The task:
Write out the entries exactly, pictures excluded.

Extracted information:
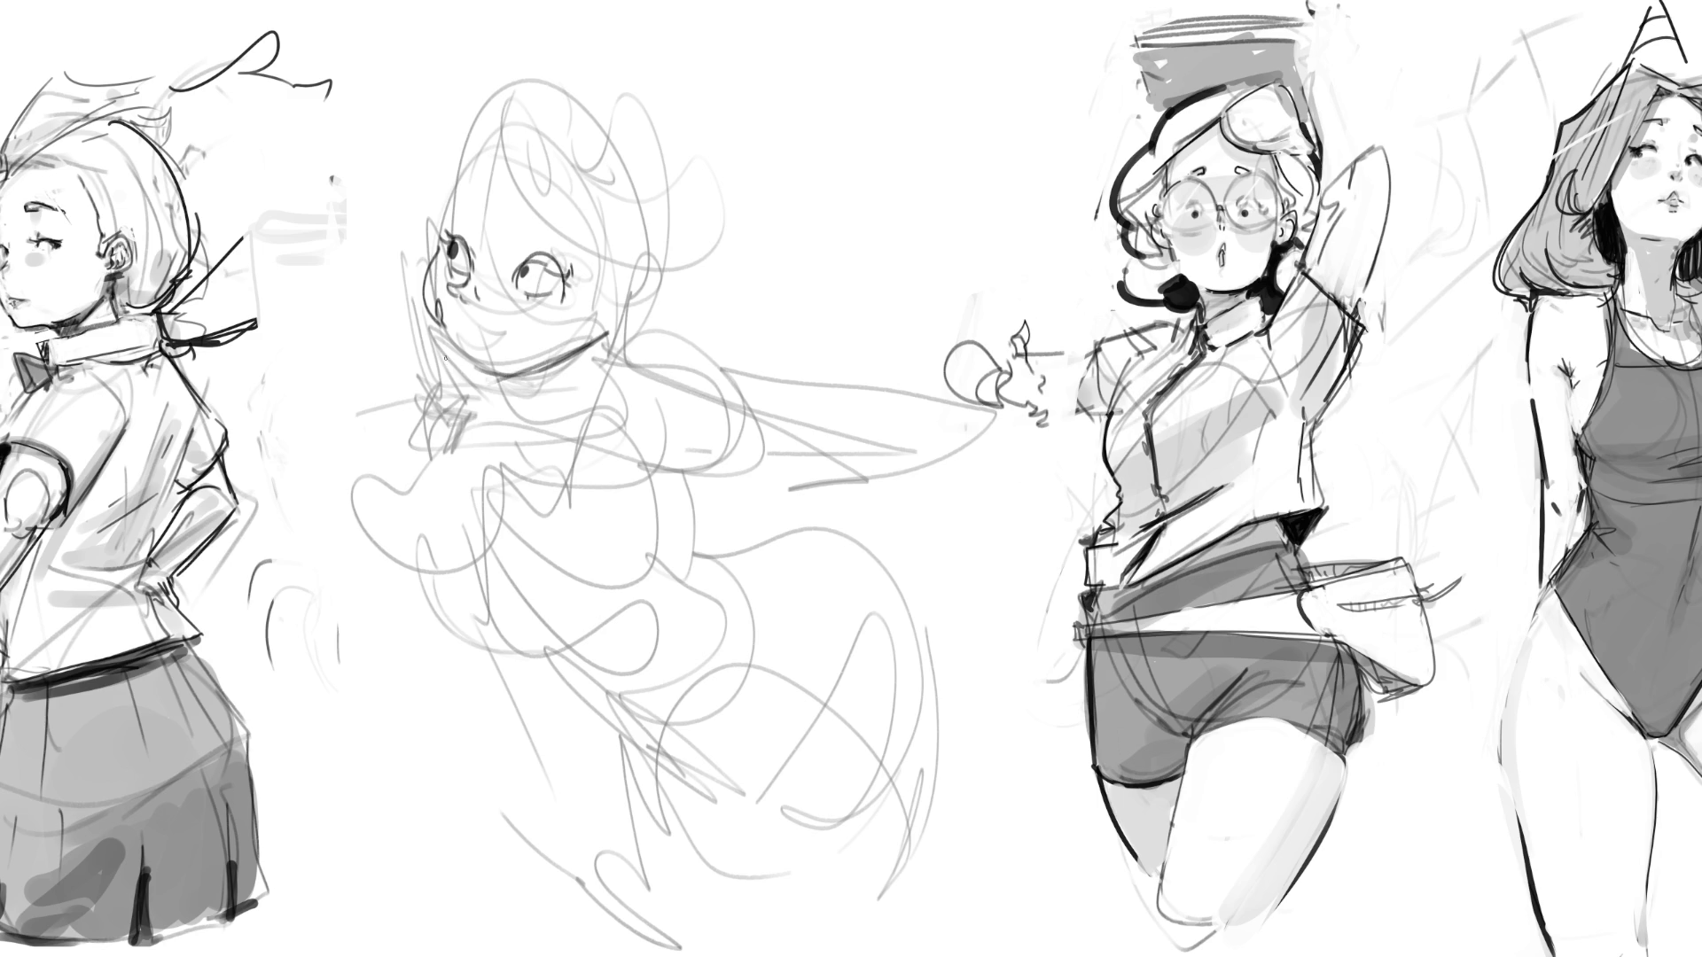
mouse_move(441, 321)
mouse_down()
mouse_move(438, 376)
mouse_move(466, 384)
mouse_move(423, 383)
mouse_up()
mouse_move(432, 376)
mouse_down()
mouse_move(475, 401)
mouse_move(506, 381)
mouse_move(431, 409)
mouse_move(459, 427)
mouse_up()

Output of the exercise:
mouse_move(441, 321)
mouse_down()
mouse_move(438, 376)
mouse_move(466, 384)
mouse_move(423, 383)
mouse_up()
mouse_move(432, 376)
mouse_down()
mouse_move(475, 401)
mouse_move(506, 381)
mouse_move(431, 409)
mouse_move(459, 427)
mouse_up()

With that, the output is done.